2.Davalı-davacı kadın vekili; erkeğin davasının kabulü, kusur belirlemesi, nafakaların ve tazminatların miktarın usul ve kanuna aykırı bulunduğunu ileri sürerek; kararın erkeğin davasının kabulü, kusur belirlemesi, tazminatların ve nafakaların miktarı yönünden bozulmasına karar verilmesini talep etmiştir.
C. Gerekçe
1. Uyuşmazlık ve Hukuki Nitelendirme
Uyuşmazlık, boşanmaya sebep olan olaylarda kusurun hangi taraftan kaynaklandığı, nafaka ve tazminat takdirinde, miktarında hata edilip edilmediği, tarafların açtığı davaların kabulünün doğru olup olmadığı, ziynet alacağı davasının tefrikinin doğru olup olmadığı noktasında toplanmaktadır.
2. İlgili Hukuk
6100 sayılı Hukuk Muhakemeleri Kanunu’nun (6100 sayılı Kanun) 369 uncu maddesinin birinci fıkrası ile 370 ve 371 inci maddeleri, 4721 sayılı Türk Medeni Kanunu’nun 4 üncü maddesi, 166 ıncı maddesinin birinci ve dördüncü fıkrası. 174 üncü maddesinin birinci ve ikinci fıkrası, 169 uncu, 175 inci maddeleri. 6098 sayılı Türk Borçlar Kanunu'nun (6098 sayılı Kanun) 50 ve 51 inci maddeleri.
3. Değerlendirme
1.Bölge adliye mahkemelerinin nihai kararlarının bozulması 6100 sayılı Kanun'un 371 inci maddesinde yer alan sebeplerden birinin varlığı hâlinde mümkündür.

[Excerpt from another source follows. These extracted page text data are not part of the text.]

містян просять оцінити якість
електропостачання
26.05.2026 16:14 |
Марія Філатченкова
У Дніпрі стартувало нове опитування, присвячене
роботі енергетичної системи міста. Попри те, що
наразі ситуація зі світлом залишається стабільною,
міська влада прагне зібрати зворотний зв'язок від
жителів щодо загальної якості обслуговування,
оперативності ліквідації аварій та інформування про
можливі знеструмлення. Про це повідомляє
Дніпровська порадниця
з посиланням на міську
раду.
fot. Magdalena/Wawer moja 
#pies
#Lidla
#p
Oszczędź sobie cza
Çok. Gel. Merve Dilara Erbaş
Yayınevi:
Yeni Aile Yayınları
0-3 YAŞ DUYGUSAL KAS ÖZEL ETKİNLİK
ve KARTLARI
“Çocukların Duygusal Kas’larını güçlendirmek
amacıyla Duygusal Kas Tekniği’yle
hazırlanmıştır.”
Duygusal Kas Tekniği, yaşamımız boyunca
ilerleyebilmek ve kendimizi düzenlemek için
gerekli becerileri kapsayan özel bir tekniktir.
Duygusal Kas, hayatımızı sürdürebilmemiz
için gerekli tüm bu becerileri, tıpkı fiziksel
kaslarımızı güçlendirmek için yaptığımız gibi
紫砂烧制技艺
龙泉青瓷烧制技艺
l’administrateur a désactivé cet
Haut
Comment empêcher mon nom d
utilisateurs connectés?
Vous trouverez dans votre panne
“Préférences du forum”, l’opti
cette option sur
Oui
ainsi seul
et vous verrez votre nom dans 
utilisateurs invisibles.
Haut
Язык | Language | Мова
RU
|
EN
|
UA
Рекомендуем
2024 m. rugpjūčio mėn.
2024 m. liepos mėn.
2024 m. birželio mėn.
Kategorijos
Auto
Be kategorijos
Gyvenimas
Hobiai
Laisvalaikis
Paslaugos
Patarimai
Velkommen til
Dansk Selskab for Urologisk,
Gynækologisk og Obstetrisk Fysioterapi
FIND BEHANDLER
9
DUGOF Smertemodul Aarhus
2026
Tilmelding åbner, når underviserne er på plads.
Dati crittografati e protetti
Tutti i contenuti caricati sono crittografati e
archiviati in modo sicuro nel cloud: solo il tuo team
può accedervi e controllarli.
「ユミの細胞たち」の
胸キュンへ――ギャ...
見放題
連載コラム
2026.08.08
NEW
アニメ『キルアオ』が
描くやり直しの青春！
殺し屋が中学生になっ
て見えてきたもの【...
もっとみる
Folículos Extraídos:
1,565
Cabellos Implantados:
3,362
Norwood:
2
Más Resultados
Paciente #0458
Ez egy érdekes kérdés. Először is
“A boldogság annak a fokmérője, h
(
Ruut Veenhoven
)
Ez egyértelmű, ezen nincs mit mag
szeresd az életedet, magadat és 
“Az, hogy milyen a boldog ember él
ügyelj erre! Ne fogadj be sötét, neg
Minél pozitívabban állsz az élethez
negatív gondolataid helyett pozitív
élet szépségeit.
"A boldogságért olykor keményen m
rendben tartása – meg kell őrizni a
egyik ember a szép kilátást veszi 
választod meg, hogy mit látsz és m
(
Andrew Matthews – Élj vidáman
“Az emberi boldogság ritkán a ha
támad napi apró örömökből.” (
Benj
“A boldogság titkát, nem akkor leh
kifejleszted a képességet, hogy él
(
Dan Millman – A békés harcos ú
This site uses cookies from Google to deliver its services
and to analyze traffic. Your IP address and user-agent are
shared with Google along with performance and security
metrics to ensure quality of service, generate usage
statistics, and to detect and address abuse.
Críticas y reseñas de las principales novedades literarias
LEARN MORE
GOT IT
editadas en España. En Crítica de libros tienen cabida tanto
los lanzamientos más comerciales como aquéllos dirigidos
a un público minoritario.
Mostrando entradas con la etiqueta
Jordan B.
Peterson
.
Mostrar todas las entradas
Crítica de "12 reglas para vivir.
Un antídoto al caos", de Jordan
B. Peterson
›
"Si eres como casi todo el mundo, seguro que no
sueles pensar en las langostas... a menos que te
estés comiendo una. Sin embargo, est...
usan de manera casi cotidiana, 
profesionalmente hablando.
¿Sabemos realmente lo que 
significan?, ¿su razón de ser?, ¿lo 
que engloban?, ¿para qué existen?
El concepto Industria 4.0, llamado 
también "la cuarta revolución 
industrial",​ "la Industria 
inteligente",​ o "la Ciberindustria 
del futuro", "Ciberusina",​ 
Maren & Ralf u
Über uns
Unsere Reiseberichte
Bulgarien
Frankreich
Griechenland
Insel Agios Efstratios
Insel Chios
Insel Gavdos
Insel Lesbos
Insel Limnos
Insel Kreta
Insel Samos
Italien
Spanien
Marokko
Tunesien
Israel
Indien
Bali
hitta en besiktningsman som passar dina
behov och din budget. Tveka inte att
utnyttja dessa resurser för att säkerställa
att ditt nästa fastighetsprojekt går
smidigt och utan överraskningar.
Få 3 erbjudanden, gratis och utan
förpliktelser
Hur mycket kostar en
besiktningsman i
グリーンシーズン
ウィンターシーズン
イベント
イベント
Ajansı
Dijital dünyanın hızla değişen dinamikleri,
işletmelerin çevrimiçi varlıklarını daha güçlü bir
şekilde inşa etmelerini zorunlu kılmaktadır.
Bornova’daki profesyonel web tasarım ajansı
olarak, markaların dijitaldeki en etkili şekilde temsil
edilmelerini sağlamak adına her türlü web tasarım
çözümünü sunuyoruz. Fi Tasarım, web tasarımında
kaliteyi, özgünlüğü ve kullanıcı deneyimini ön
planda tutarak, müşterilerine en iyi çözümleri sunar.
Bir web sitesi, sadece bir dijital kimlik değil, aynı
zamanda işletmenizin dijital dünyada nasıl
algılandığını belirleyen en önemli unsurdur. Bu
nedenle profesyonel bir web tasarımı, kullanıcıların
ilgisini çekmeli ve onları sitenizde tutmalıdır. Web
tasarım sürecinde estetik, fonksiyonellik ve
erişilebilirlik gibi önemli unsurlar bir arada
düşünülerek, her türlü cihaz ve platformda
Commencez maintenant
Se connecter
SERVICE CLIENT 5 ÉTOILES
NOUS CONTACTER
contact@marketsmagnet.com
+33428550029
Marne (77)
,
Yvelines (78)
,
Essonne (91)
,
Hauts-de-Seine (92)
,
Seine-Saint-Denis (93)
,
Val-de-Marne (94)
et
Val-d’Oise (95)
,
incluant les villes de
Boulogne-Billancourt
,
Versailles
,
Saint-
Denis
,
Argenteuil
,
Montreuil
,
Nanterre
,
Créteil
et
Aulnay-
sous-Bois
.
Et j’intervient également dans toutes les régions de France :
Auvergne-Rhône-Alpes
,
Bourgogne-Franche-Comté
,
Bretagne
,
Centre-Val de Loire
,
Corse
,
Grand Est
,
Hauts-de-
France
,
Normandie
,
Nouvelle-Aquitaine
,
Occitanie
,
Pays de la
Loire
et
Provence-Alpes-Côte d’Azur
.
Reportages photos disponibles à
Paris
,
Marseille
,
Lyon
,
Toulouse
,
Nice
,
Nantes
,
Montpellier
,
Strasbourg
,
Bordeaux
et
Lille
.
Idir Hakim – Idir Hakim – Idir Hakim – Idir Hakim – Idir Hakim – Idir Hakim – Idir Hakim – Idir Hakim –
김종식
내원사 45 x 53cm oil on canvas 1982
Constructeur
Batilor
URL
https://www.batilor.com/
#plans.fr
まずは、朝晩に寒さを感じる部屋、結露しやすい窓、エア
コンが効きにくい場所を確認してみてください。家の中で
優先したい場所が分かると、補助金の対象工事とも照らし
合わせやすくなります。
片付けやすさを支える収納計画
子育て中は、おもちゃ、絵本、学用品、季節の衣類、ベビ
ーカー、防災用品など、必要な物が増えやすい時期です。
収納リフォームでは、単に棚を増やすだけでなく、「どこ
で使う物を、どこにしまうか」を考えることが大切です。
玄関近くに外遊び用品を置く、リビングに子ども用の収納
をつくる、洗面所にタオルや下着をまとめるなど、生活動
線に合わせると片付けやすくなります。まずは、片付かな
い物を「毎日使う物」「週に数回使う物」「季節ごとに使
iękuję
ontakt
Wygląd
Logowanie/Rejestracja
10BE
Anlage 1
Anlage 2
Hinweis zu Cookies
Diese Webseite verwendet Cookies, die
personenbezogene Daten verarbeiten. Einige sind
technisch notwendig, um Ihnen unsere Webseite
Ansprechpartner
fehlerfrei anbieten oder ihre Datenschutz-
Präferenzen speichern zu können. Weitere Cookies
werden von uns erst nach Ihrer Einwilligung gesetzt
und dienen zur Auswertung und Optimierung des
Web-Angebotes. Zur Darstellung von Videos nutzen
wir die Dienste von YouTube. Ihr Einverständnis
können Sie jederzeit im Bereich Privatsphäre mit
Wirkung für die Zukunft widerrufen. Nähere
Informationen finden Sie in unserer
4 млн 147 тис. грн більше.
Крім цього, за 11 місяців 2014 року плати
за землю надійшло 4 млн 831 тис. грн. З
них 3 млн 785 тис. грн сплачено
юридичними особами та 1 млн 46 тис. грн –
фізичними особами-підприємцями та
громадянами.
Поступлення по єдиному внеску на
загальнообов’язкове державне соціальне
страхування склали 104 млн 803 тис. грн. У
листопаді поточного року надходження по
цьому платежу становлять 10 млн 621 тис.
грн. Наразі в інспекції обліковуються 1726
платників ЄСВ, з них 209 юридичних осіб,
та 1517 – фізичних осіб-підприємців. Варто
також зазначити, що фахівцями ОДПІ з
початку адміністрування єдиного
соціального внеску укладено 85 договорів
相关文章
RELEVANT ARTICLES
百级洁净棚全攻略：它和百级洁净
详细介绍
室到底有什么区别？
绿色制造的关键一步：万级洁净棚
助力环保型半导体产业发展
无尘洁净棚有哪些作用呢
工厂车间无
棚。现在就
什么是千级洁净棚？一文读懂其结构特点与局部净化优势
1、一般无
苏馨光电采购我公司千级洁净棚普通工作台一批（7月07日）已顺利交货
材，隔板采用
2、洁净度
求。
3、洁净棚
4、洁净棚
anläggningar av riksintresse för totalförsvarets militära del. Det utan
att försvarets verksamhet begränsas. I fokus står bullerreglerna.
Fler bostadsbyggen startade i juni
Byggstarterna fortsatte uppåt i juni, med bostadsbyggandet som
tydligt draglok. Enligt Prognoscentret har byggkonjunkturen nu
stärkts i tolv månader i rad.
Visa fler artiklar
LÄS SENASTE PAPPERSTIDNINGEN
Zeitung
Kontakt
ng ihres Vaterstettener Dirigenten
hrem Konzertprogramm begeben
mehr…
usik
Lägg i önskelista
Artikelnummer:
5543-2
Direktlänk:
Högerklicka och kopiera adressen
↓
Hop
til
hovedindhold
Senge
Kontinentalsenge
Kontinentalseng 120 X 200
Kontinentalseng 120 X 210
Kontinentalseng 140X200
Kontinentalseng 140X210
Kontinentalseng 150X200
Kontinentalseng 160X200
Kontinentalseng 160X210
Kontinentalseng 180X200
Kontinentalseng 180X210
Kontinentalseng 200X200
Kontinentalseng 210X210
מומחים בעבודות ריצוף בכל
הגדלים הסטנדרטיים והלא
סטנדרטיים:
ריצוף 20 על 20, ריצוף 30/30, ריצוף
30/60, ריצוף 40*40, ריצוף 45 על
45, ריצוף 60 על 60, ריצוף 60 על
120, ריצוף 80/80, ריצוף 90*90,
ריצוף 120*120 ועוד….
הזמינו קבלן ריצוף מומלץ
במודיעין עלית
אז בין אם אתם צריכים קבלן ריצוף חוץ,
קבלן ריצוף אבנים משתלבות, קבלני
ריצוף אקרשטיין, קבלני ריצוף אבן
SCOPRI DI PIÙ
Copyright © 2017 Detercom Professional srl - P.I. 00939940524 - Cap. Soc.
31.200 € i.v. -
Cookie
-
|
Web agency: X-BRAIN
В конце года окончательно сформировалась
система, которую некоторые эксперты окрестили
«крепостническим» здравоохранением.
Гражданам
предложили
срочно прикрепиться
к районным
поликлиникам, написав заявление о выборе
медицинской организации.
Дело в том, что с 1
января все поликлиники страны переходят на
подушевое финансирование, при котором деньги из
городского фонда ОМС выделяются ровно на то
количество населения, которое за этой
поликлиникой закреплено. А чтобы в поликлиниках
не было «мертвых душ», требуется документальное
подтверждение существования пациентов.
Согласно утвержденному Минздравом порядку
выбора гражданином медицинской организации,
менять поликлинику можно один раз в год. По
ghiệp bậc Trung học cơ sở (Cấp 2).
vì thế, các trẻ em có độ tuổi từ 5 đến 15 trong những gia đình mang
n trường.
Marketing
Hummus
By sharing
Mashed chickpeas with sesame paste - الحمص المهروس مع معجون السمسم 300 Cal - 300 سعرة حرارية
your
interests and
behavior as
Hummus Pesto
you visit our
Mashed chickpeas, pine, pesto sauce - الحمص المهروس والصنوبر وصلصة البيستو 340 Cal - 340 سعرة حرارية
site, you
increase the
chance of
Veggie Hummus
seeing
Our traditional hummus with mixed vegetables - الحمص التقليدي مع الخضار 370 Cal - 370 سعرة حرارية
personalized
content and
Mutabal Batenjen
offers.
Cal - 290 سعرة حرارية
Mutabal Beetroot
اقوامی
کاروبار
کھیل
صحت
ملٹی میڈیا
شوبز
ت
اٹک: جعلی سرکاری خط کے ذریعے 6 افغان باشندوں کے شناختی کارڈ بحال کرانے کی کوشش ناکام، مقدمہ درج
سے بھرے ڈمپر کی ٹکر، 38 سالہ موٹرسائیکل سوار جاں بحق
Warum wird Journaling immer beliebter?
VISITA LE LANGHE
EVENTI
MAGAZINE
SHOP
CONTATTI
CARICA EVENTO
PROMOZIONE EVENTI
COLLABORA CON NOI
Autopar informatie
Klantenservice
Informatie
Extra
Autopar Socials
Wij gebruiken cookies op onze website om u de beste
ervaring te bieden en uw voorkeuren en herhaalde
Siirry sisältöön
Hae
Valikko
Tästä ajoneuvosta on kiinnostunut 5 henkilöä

2.Tarafların iddia, savunma ve dayandıkları belgelere, uyuşmazlığın hukuki nitelendirilmesi ile uygulanması gereken hukuk kurallarına, dava şartlarına, yargılamaya hâkim olan ilkelere, ispat kurallarına ve temyiz olunan kararda belirtilen gerekçelere göre davacı-davalı erkek vekilinin tüm, davalı-davacı kadın vekilinin aşağıdaki paragrafın kapsamı dışındaki temyiz itirazları yerinde görülmemiştir
3.Tarafların tespit edilen ekonomik ve sosyal durumlarına, boşanmaya yol açan olaylardaki kusur derecelerine, paranın alım gücüne, kişilik haklarına yapılan saldırının ağırlığına, ihlal edilen mevcut ve beklenen menfaatlerin kapsamına nazaran, davalı- davacı kadın yararına hükmolunan maddî ve manevî tazminatlar azdır. 4721 sayılı Kanun'un 4. maddesindeki hakkaniyet ilkesi ile 174 üncü maddesinin birinci ve ikinci fıkraları, 6098 sayılı Kanun'un 50 nci ve 51 inci madde hükümleri nazara alınarak, daha uygun miktarda maddî ve manevî tazminat takdiri gerekirken, yazılı şekilde hüküm kurulması bozmayı gerektirmiştir.
VI. KARAR
Açıklanan sebeple;
1. Davalı- davacı kadın vekilinin ziynet alacağı davasının tefrikine yönelik temyiz dilekçesinin REDDİNE,
2. Taraf vekillerinin diğer hususlara yönelik temyizinin incelenmesine gelince;
a)Temyiz olunan Bölge Adliye Mahkemesi kararının maddî ve manevî tazminat miktarları yönünden kadın yararına BOZULMASINA,
b)Davacı- davalı erkek vekilinin tüm, davalı- davacı kadın vekilinin diğer temyiz itirazlarının reddi ile temyiz olunan Bölge Adliye Mahkemesi kararının bozma kapsamı dışında kalan temyize konu bölümlerinin 6100 sayılı Kanun'un 370 inci maddesinin birinci fıkrası uyarınca ONANMASINA,
Aşağıda yazılı temyiz giderinin temyiz eden ...'e yükletilmesine,
Peşin alınan harcın istek halinde yatıran ...'ya geri verilmesine,
Dosyanın ilgili Bölge Adliye Mahkemesine gönderilmesine,
13.04.2023 tarihinde oy birliğiyle karar verildi.